Conversation with Dr. Charron, Misa and Michio Hirai シャロン博士夫妻と道雄さんとの会話 ＠モンレアル（モントリオール）（2015年8月29日）
Claude=Yves Charron, Misa and Michio Hirai クロード=イヴ・シャロン博士、平井みさ夫人、道雄さん
On Saturday, August 29, I was invited to Dr. Claude=Yves Charron’s house in a suburb of Montreal, where I had a very enjoyable conversation with Dr. Charron, his wife Misa Hira along with their son Michio over lunch in their backyard.
First, Dr. Charron pointed out some delays and gaps in information about Japan in Quebec with virtually no reference to Japan’s politics, business, or society in the mass media these days. Even though Japan has sometimes been mentioned in connection with the Trans-Pacific Partnership agreement, no analysis is done regarding its geopolitical implications on Japan vis-à-vis China’s hegemony in the Asia-Pacific region. However, he said that despite this lack of information about Japan in the mass media, which may at least partly be due to the insufficient information disseminated from Japan, more and more people, both young and old, seem to be attracted to Japanese culture and society and attending various events and exhibitions about Japan, such as Otakuthon, which is Quebec’s largest anime convention, and the Hiroshima memorial concert by the Montreal Symphony Orchestra and its music director, Kent Nagano (http://www.rcinet.ca/fr/2015/08/05/hiroshima-70-ans-apres-montreal-sen-souvient/).
Then, Mrs. Misa Hirai, who is teaching Japanese at the University of Quebec at Montreal, commented that the enrollment in her Japanese language course started to increase significant three years ago and is about 350 students this year, almost three times as many as those studying the Chinese language. According to her, this may well be due to students’ increasing interest in Japan’s pop culture such as manga, anime, games, movies, fashion, design, etc., and this seems to be a good first step toward wider interests in Japanese culture, history and society in general.

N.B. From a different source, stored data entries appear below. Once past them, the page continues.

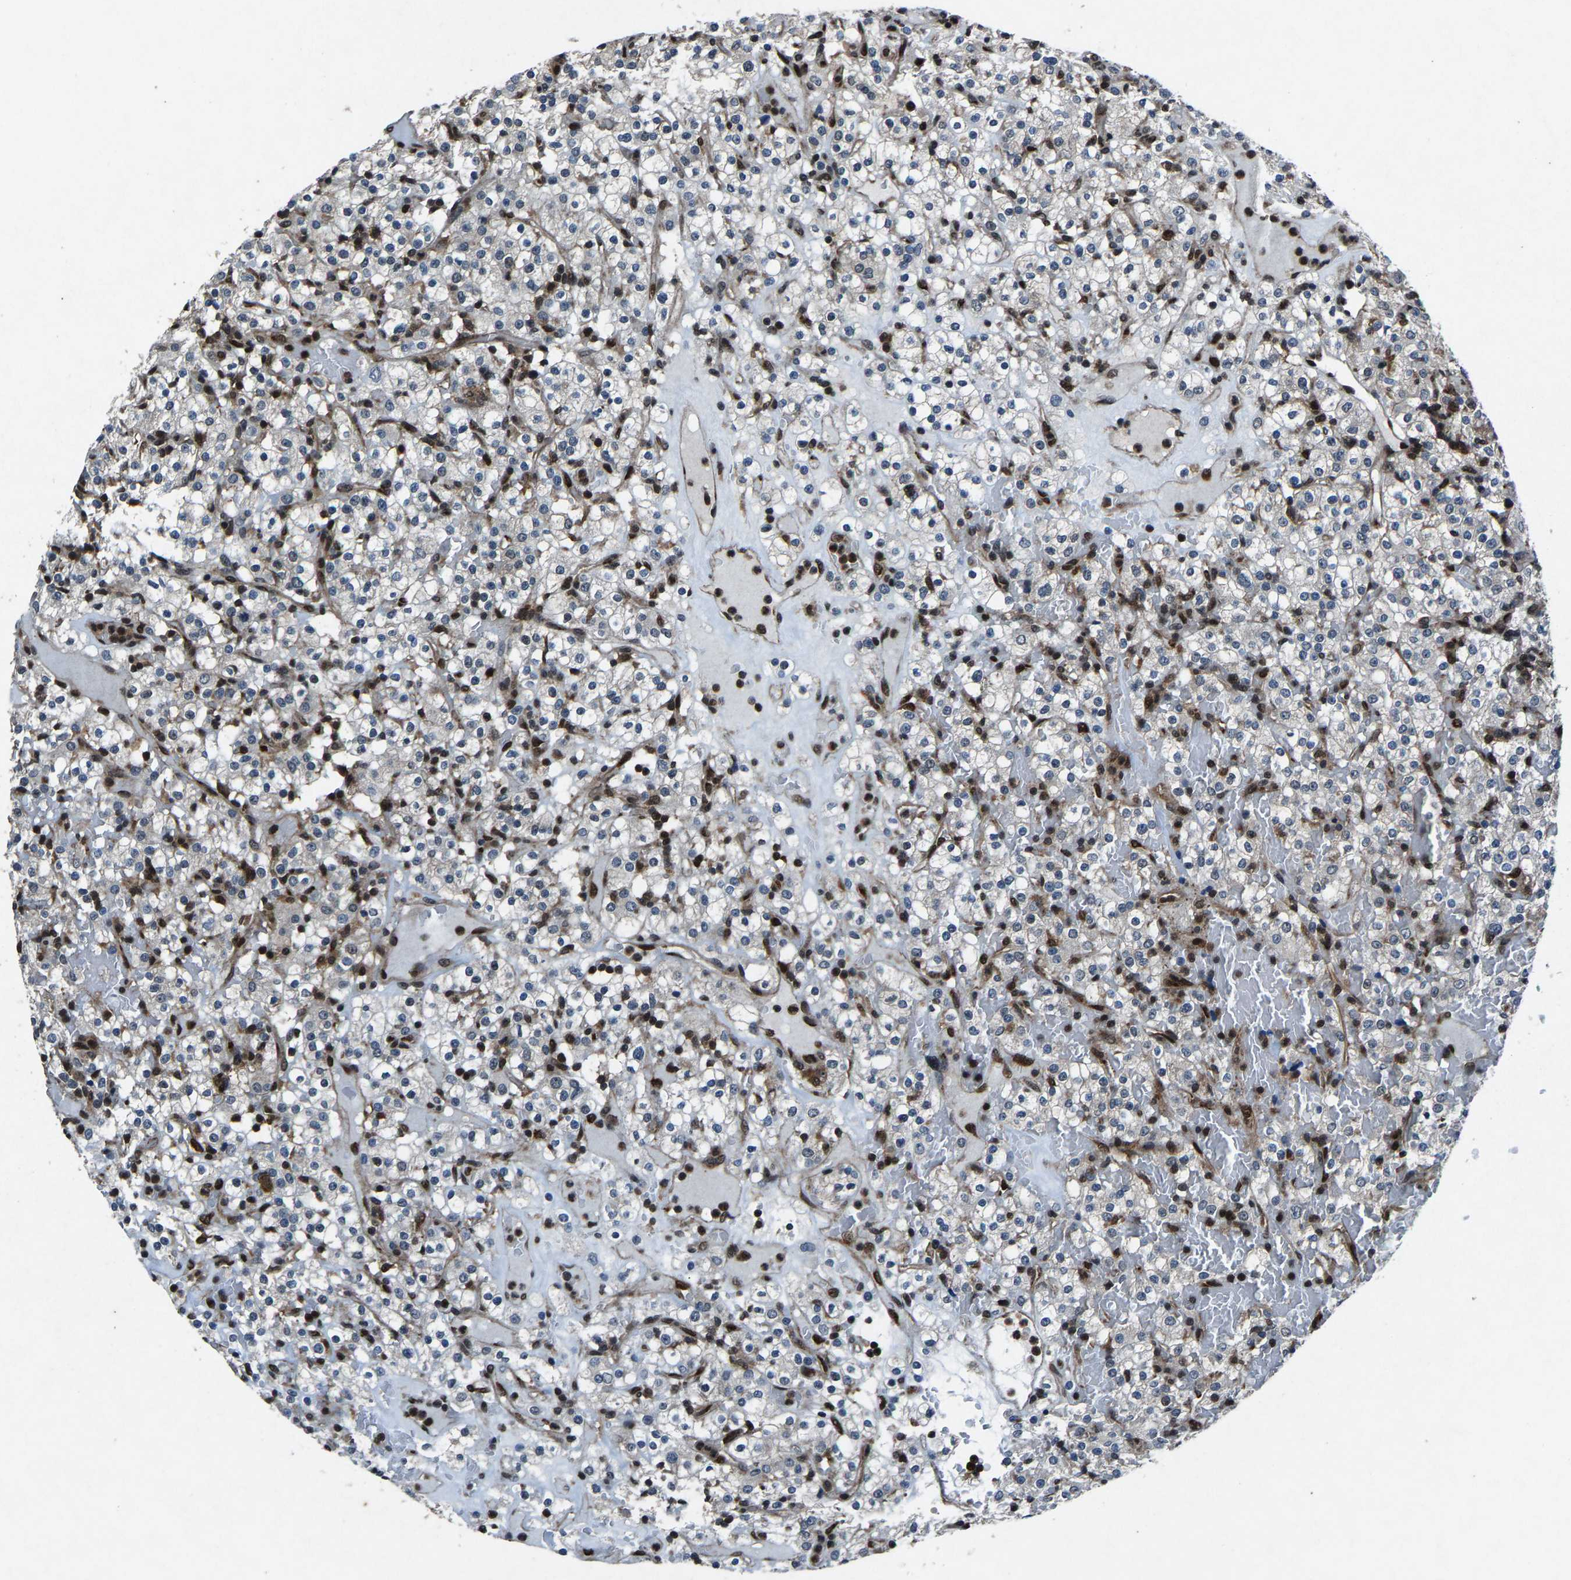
{"staining": {"intensity": "negative", "quantity": "none", "location": "none"}, "tissue": "renal cancer", "cell_type": "Tumor cells", "image_type": "cancer", "snomed": [{"axis": "morphology", "description": "Normal tissue, NOS"}, {"axis": "morphology", "description": "Adenocarcinoma, NOS"}, {"axis": "topography", "description": "Kidney"}], "caption": "Immunohistochemical staining of renal cancer (adenocarcinoma) exhibits no significant positivity in tumor cells. The staining is performed using DAB (3,3'-diaminobenzidine) brown chromogen with nuclei counter-stained in using hematoxylin.", "gene": "ATXN3", "patient": {"sex": "female", "age": 72}}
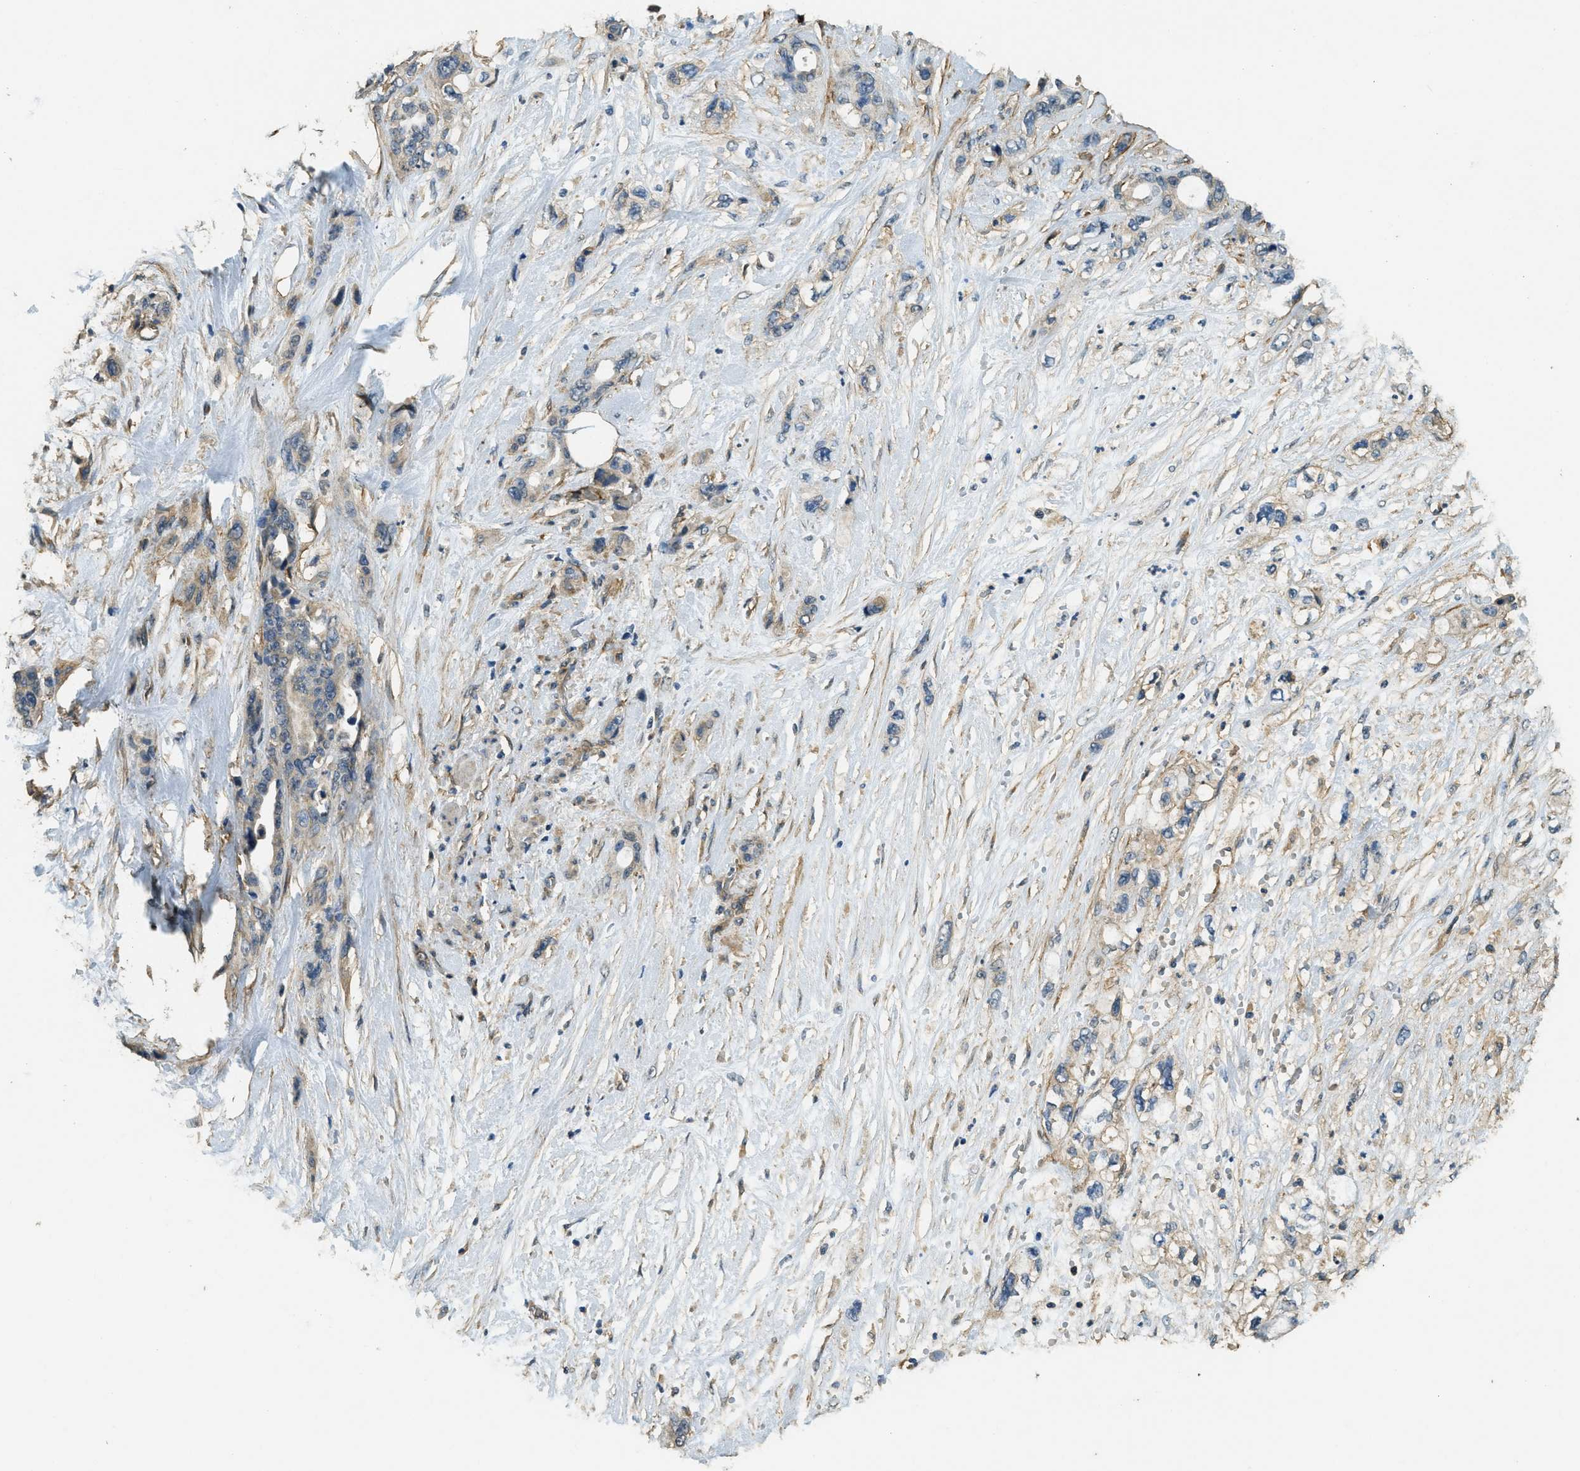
{"staining": {"intensity": "negative", "quantity": "none", "location": "none"}, "tissue": "pancreatic cancer", "cell_type": "Tumor cells", "image_type": "cancer", "snomed": [{"axis": "morphology", "description": "Adenocarcinoma, NOS"}, {"axis": "topography", "description": "Pancreas"}], "caption": "The histopathology image exhibits no significant staining in tumor cells of pancreatic cancer (adenocarcinoma).", "gene": "CD276", "patient": {"sex": "male", "age": 46}}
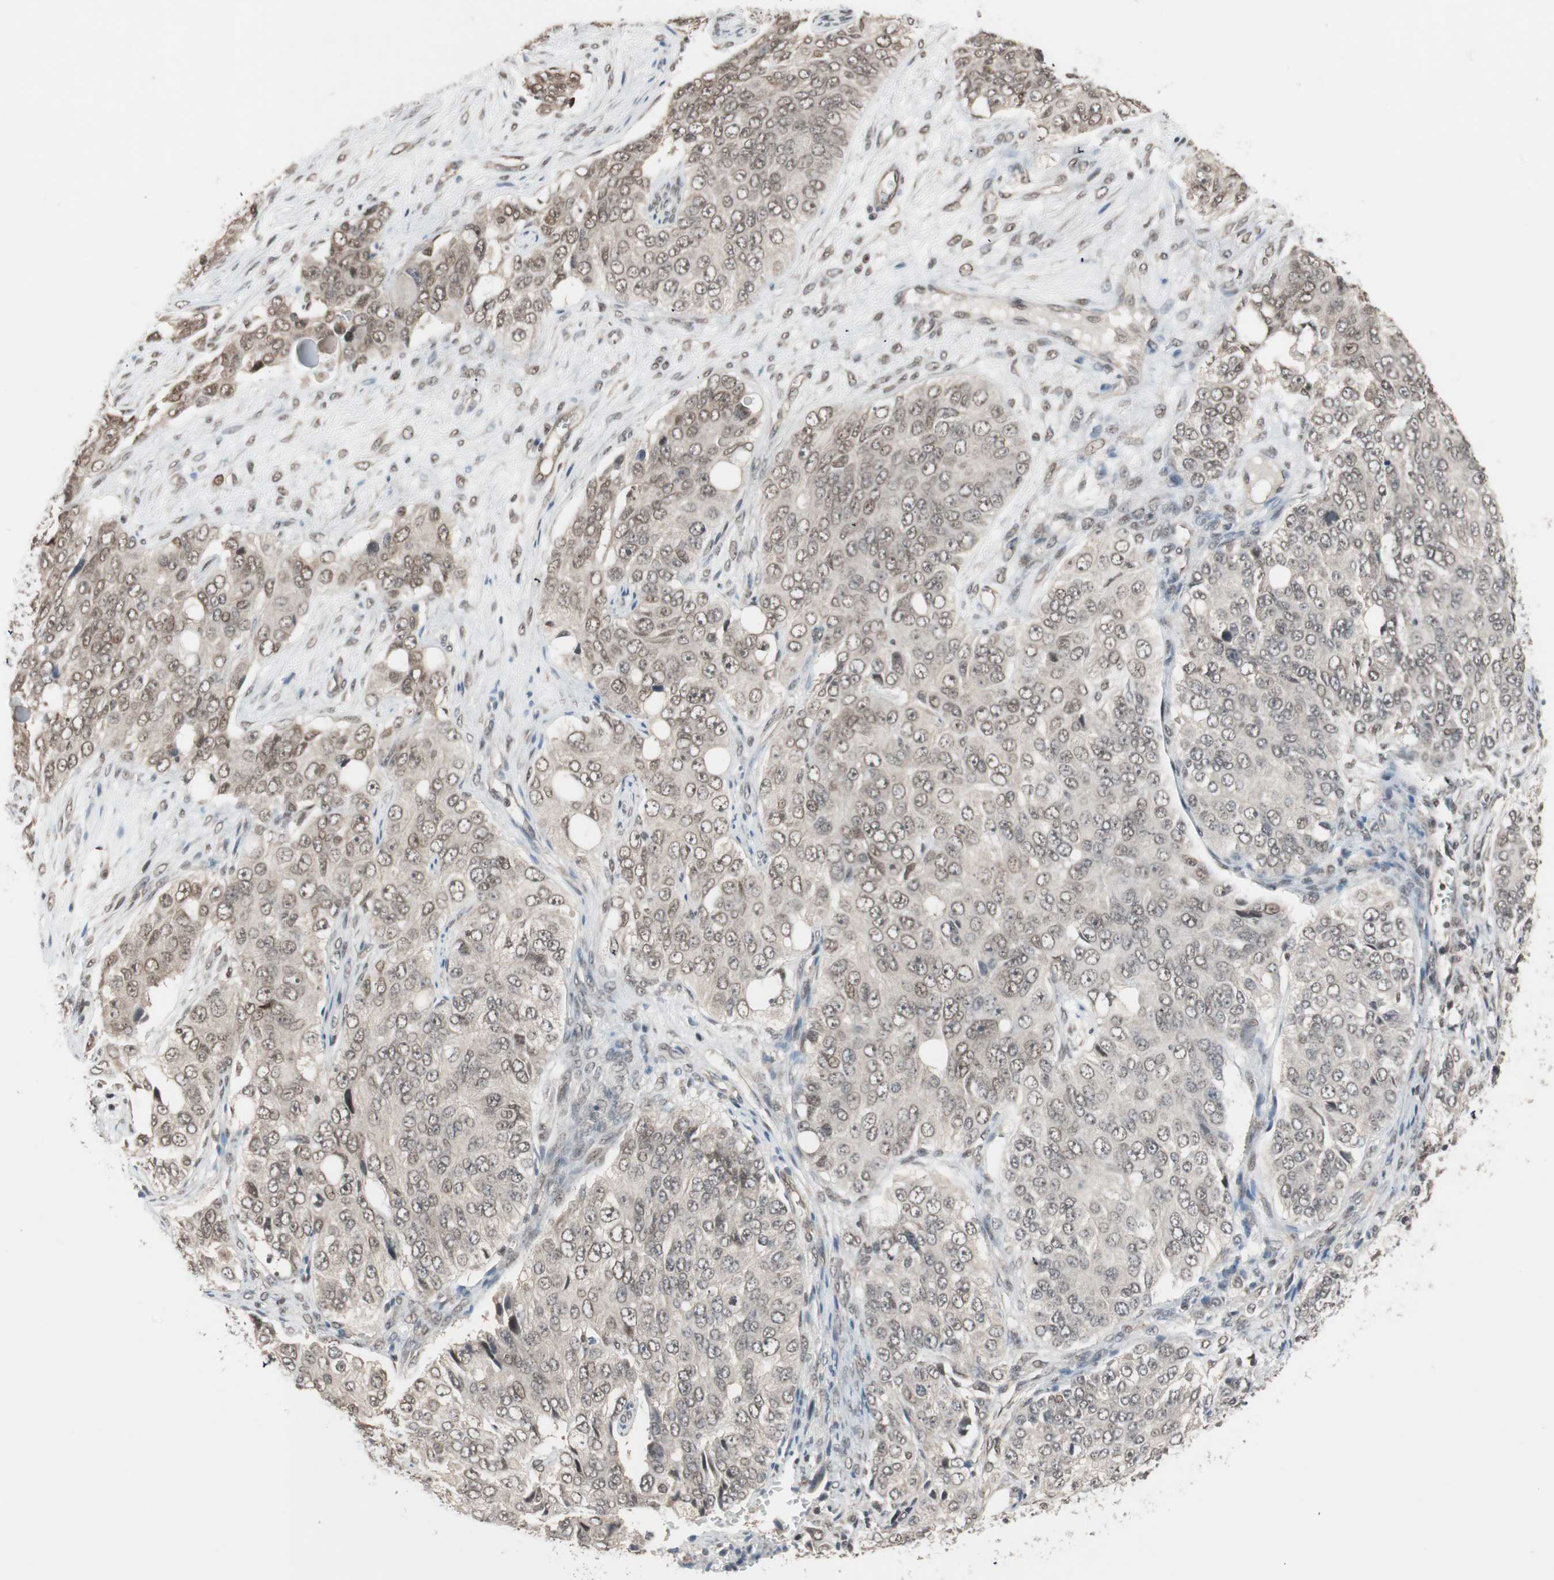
{"staining": {"intensity": "weak", "quantity": "<25%", "location": "nuclear"}, "tissue": "ovarian cancer", "cell_type": "Tumor cells", "image_type": "cancer", "snomed": [{"axis": "morphology", "description": "Carcinoma, endometroid"}, {"axis": "topography", "description": "Ovary"}], "caption": "Immunohistochemistry histopathology image of neoplastic tissue: endometroid carcinoma (ovarian) stained with DAB (3,3'-diaminobenzidine) exhibits no significant protein expression in tumor cells.", "gene": "DRAP1", "patient": {"sex": "female", "age": 51}}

Later their son Michio joined the conversation, saying that quite a few friends of his, who actively participated in Otakuthon and other similar events, have visited Japan and wanted to stay there, but visiting Japan is one thing and living there is another. There are still numerous obstacles for foreigners to live even in a cosmopolitan city like Tokyo, such as formal restrictions and informal discriminations on residential arrangements and professional activities. He pointed out the example of Canadian anime song singer, HIMEKA, who had to give up her career in Japan last year for failing to find a new agency to sponsor her stay after a several years of successful singing career in Japan. Michio himself, while having mostly enjoyed his stay in Tokyo on his internship program a couple of years ago, sometimes found it difficult to adapt to Japanese behavior at work such as long working hours, staying up with his colleagues until 10 or 11pm.
As a conclusion, the four of us, including myself, agreed that while we all recognize and appreciate so many interesting and valuable contents, events and heritages in Japan, there is much room for improvement and reform to make them more visible and acceptable to the general public in Canada and elsewhere around the world.